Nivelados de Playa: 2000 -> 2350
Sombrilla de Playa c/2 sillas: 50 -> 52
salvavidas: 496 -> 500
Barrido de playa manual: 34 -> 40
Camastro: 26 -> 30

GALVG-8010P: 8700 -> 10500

┄┄┄┄┄┄┄┄┄┄┄┄┄┄┄┄┄┄┄┄

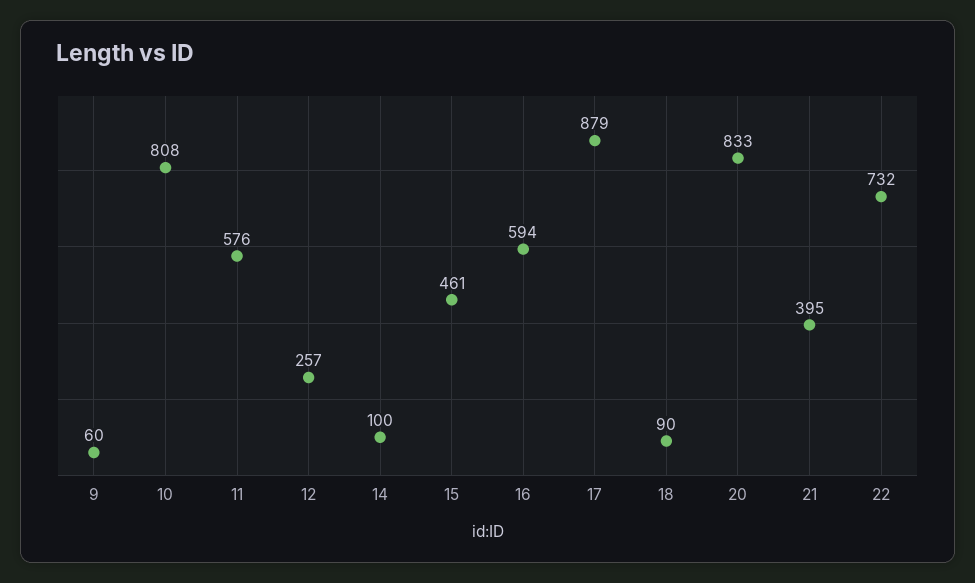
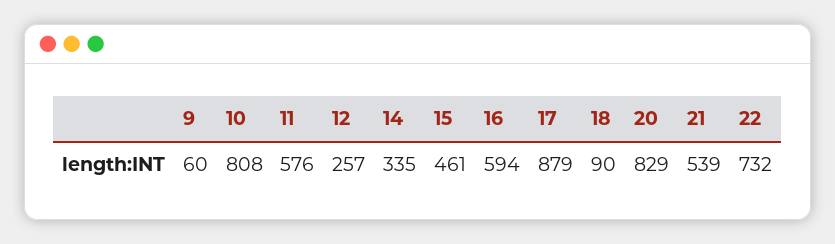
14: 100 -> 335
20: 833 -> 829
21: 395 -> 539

┄┄┄┄┄┄┄┄┄┄┄┄┄┄┄┄┄┄┄┄

Request
Output should match, line for line, the stretch of the material above from the line holding "Sombrilla de Playa c/2 sillas: 50 -> 52" through the line holding "GALVG-8010P: 8700 -> 10500".

Result for this exercise
Sombrilla de Playa c/2 sillas: 50 -> 52
salvavidas: 496 -> 500
Barrido de playa manual: 34 -> 40
Camastro: 26 -> 30

GALVG-8010P: 8700 -> 10500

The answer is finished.